Догуляли до «Площади Революции».
– Я тут, кстати, пока его материалы пристраивал, с одной девушкой познакомился, француженкой. Журналистка, свидание мне назначила.
* * *
Зима никак не заканчивалась, хоть уже и март подходил к концу. Они вырвались с Настей в кино, на «Войну и мир», в прокат вышла первая серия.
Впечатляло, конечно. Пленка широкая, 70-мм, знай смотри в разные стороны, главное, ничего не пропустить в батальных сценах. Война пошла хорошо, а с миром как-то не заладилось. И актеры хорошие, и костюмы, и интерьеры. А фильма не было. И Толстого не было. Впечатление, как будто ползаешь по поверхности какого-то необъятного шара, разные части ощупываешь, но ни внутрь не попасть, ни целиком не ощутить. Какой-то набор открыток из Эрмитажа.
А Насте все нравилось, ей было интересно смотреть на балерину Савельеву в главной роли, и Тихонов произвел на нее впечатление, зря он так терзался.
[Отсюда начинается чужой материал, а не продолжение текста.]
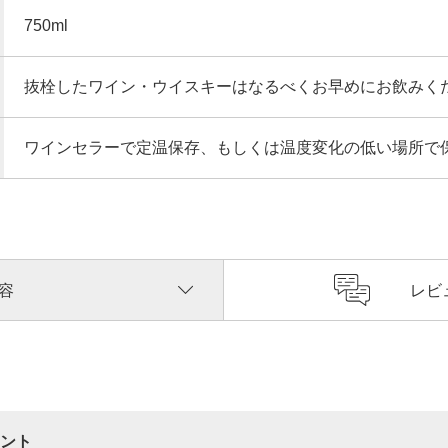
750ml
抜栓したワイン・ウイスキーはなるべくお早めにお飲みく
ワインセラーで定温保存、もしくは温度変化の低い場所で
容
レビ
ント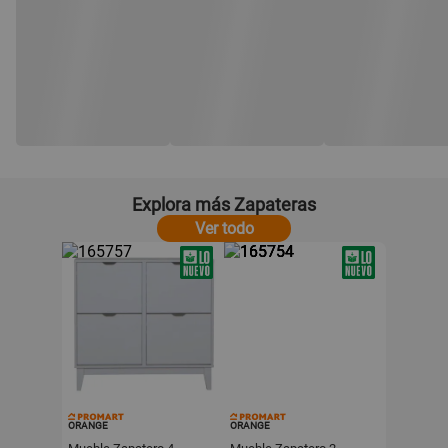
Explora más Zapateras
Ver todo
ORANGE
ORANGE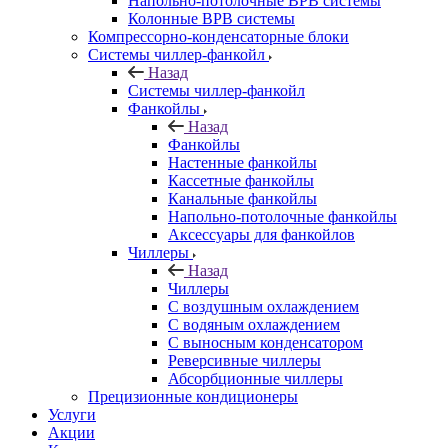
Напольно-потолочные ВРВ системы
Колонные ВРВ системы
Компрессорно-конденсаторные блоки
Системы чиллер-фанкойл
Назад
Системы чиллер-фанкойл
Фанкойлы
Назад
Фанкойлы
Настенные фанкойлы
Кассетные фанкойлы
Канальные фанкойлы
Напольно-потолочные фанкойлы
Аксессуары для фанкойлов
Чиллеры
Назад
Чиллеры
С воздушным охлаждением
С водяным охлаждением
С выносным конденсатором
Реверсивные чиллеры
Абсорбционные чиллеры
Прецизионные кондиционеры
Услуги
Акции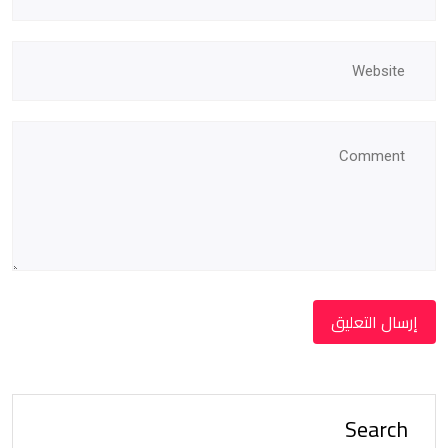
Search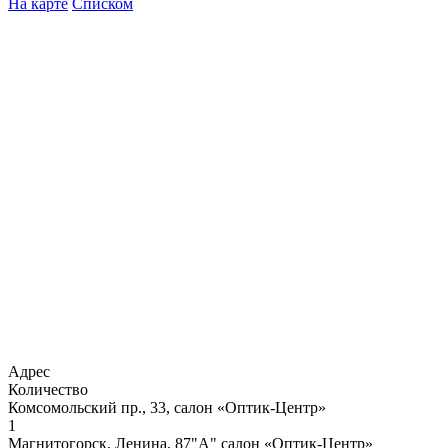
На карте
Списком
Адрес
Количество
Комсомольский пр., 33, салон «Оптик-Центр»
1
Магнитогорск, Ленина, 87"А" салон «Оптик-Центр»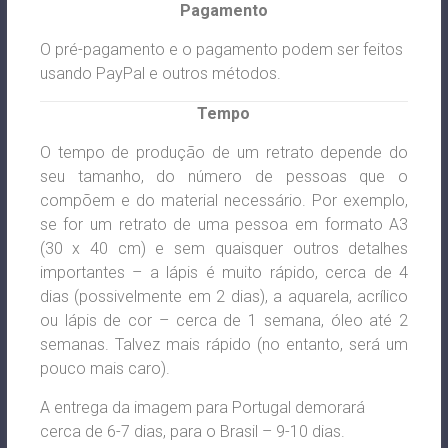
Pagamento
O pré-pagamento e o pagamento podem ser feitos
usando PayPal e outros métodos.
Tempo
O tempo de produção de um retrato depende do
seu tamanho, do número de pessoas que o
compõem e do material necessário. Por exemplo,
se for um retrato de uma pessoa em formato A3
(30 x 40 cm) e sem quaisquer outros detalhes
importantes – a lápis é muito rápido, cerca de 4
dias (possivelmente em 2 dias), a aquarela, acrílico
ou lápis de cor – cerca de 1 semana, óleo até 2
semanas. Talvez mais rápido (no entanto, será um
pouco mais caro).
A entrega da imagem para Portugal demorará
cerca de 6-7 dias, para o Brasil – 9-10 dias.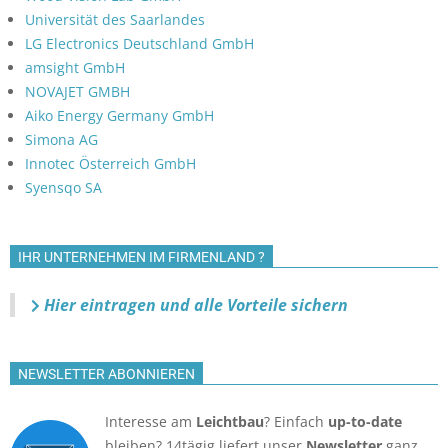
Universität des Saarlandes
LG Electronics Deutschland GmbH
amsight GmbH
NOVAJET GMBH
Aiko Energy Germany GmbH
Simona AG
Innotec Österreich GmbH
Syensqo SA
IHR UNTERNEHMEN IM FIRMENLAND ?
Hier eintragen und alle Vorteile sichern
NEWSLETTER ABONNIEREN
Interesse am
Leichtbau
? Einfach
up-to-date
bleiben? 14tägig liefert unser
Newsletter
ganz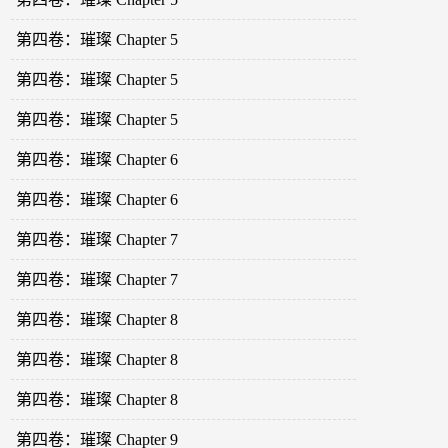
第四卷：璀璨 Chapter 5
第四卷：璀璨 Chapter 5
第四卷：璀璨 Chapter 5
第四卷：璀璨 Chapter 6
第四卷：璀璨 Chapter 6
第四卷：璀璨 Chapter 7
第四卷：璀璨 Chapter 7
第四卷：璀璨 Chapter 8
第四卷：璀璨 Chapter 8
第四卷：璀璨 Chapter 8
第四卷：璀璨 Chapter 9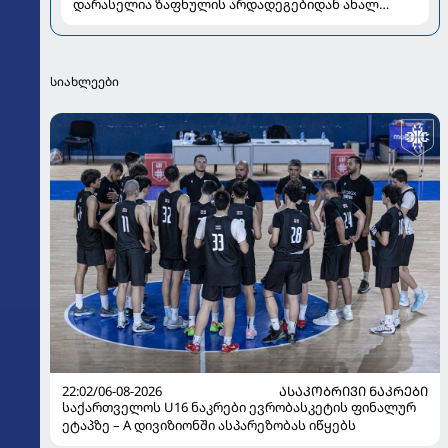
დარასელია ზაფხულის არდადეგებიდან ახალ
კადრებს აზიარებს
სიახლეები
22:02/06-08-2026
ᲐᲡᲐᲙᲝᲑᲠᲘᲕᲘ ᲜᲐᲙᲠᲔᲑᲘ
საქართველოს U16 ნაკრები ევრობასკეტის ფინალურ
ეტაპზე – A დივიზიონში ასპარეზობას იწყებს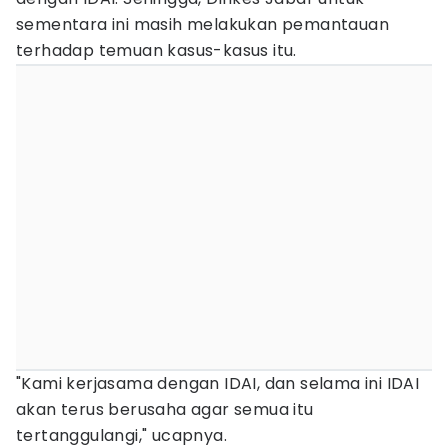
sementara ini masih melakukan pemantauan
terhadap temuan kasus-kasus itu.
"Kami kerjasama dengan IDAI, dan selama ini IDAI
akan terus berusaha agar semua itu
tertanggulangi," ucapnya.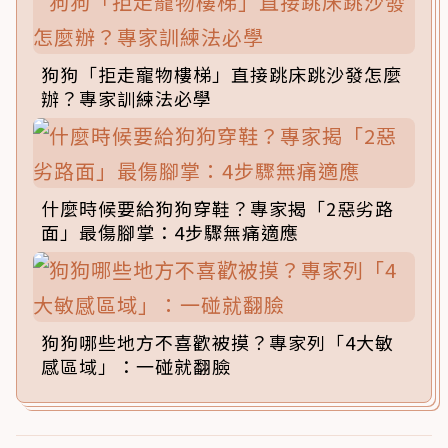
狗狗「拒走寵物樓梯」直接跳床跳沙發怎麼
辦？專家訓練法必學
什麼時候要給狗狗穿鞋？專家揭「2惡劣路
面」最傷腳掌：4步驟無痛適應
狗狗哪些地方不喜歡被摸？專家列「4大敏
感區域」：一碰就翻臉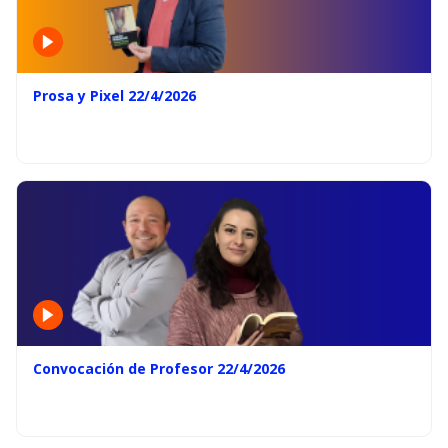
Prosa y Pixel 22/4/2026
Convocación de Profesor 22/4/2026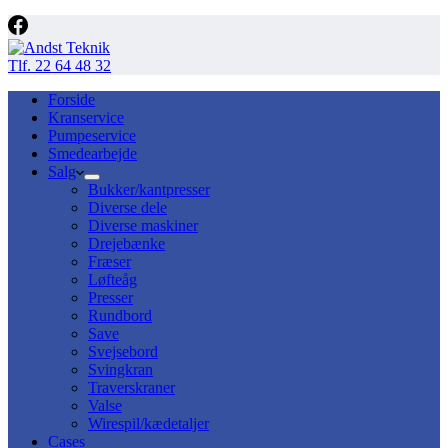
Tlf. 22 64 48 32
Forside
Kranservice
Pumpeservice
Smedearbejde
Salg
Bukker/kantpresser
Diverse dele
Diverse maskiner
Drejebænke
Fræser
Løfteåg
Presser
Rundbord
Save
Svejsebord
Svingkran
Traverskraner
Valse
Wirespil/kædetaljer
Cases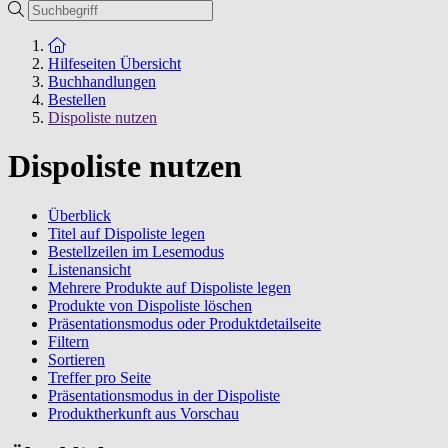
Suche
Zur Startseite
Hilfeseiten Übersicht
Buchhandlungen
Bestellen
Dispoliste nutzen
Dispoliste nutzen
Überblick
Titel auf Dispoliste legen
Bestellzeilen im Lesemodus
Listenansicht
Mehrere Produkte auf Dispoliste legen
Produkte von Dispoliste löschen
Präsentationsmodus oder Produktdetailseite
Filtern
Sortieren
Treffer pro Seite
Präsentationsmodus in der Dispoliste
Produktherkunft aus Vorschau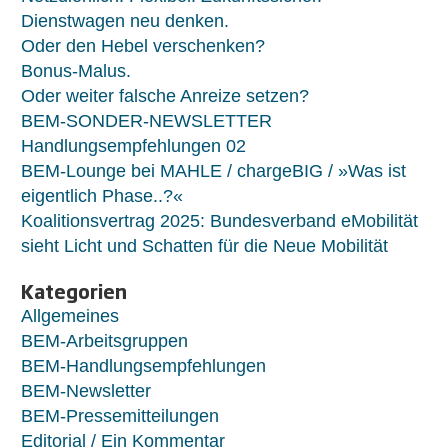
Dienstwagen neu denken.
Oder den Hebel verschenken?
Bonus-Malus.
Oder weiter falsche Anreize setzen?
BEM-SONDER-NEWSLETTER
Handlungsempfehlungen 02
BEM-Lounge bei MAHLE / chargeBIG / »Was ist
eigentlich Phase..?«
Koalitionsvertrag 2025: Bundesverband eMobilität
sieht Licht und Schatten für die Neue Mobilität
Kategorien
Allgemeines
BEM-Arbeitsgruppen
BEM-Handlungsempfehlungen
BEM-Newsletter
BEM-Pressemitteilungen
Editorial / Ein Kommentar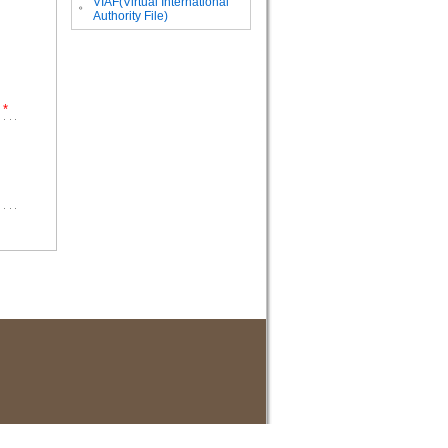
VIAF(Virtual International
。
Authority File)
*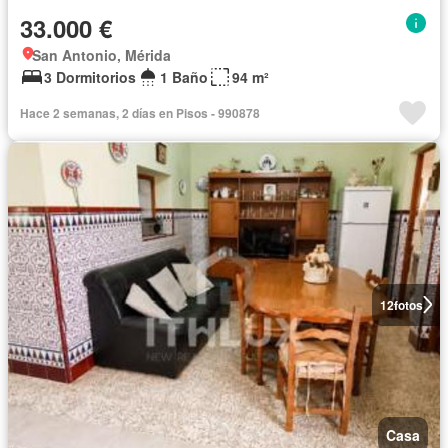
33.000 €
San Antonio, Mérida
3 Dormitorios
1 Baño
94 m²
Hace 2 semanas, 2 días en Pisos - 990878
12
fotos
Casa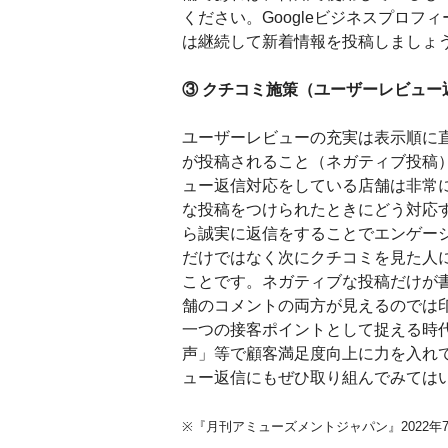
ください。Googleビジネスプロ
は継続して新着情報を投稿しましょ
③ クチコミ施策（ユーザーレビュー
ユーザーレビューの充実は表示順に
が投稿されること（ネガティブ投稿
ュー返信対応をしている店舗は非常
な投稿をつけられたときにどう対応
ら誠実に返信をすることでエンゲー
だけではなく次にクチコミを見た人
ことです。ネガティブな投稿だけが
舗のコメントの両方が見えるのでは
一つの接客ポイントとして捉える時
声」等で顧客満足度向上に力を入れて
ュー返信にもぜひ取り組んでみては
※『月刊アミューズメントジャパン』2022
Фильм никак не заканчивался, как и зима. Все мело и мело, кадр за кадром. И заметало постепенно. Петя вдруг почувствовал абсолютную бессмысленность: и фильма, и зимы, и свою бессмысленность, всего того, что он делал последнее время. Тоже какой-то набор открыток. С кем-то встречался, что-то узнавал, важное и не важное, но целиком во что-то настоящее это никак не складывалось. Антон со своей новой жизнью, Кира с его Лотманом, Настя, без пяти минут звезда, Белка с Пушкиным-одесситом и даже Эдик, переживший нелепый крах великой затеи, – у всех у них что-то было. Катя ему сказала: «Болтаешься пока». Да, болтается. И никуда его ничего не выводит. И выведет ли? Есть ли вообще толк обо всем этом думать или просто махнуть рукой и жить, как другие живут?